- WORK REQUEST -
Print each line once more, unchanged, from the line holding "in Manhattan whose" to the end of the listing below.

- GIVEN DATA -
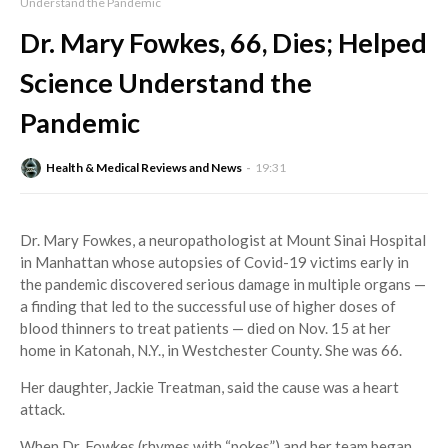
Understand the Pandemic
Dr. Mary Fowkes, 66, Dies; Helped
Science Understand the
Pandemic
Health & Medical Reviews and News
19:31
Dr. Mary Fowkes, a neuropathologist at Mount Sinai Hospital
in Manhattan whose autopsies of Covid-19 victims early in
the pandemic discovered serious damage in multiple organs —
a finding that led to the successful use of higher doses of
blood thinners to treat patients — died on Nov. 15 at her
home in Katonah, N.Y., in Westchester County. She was 66.
Her daughter, Jackie Treatman, said the cause was a heart
attack.
When Dr. Fowkes (rhymes with “pokes”) and her team began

- FINAL ANSWER -
in Manhattan whose autopsies of Covid-19 victims early in
the pandemic discovered serious damage in multiple organs —
a finding that led to the successful use of higher doses of
blood thinners to treat patients — died on Nov. 15 at her
home in Katonah, N.Y., in Westchester County. She was 66.
Her daughter, Jackie Treatman, said the cause was a heart
attack.
When Dr. Fowkes (rhymes with “pokes”) and her team began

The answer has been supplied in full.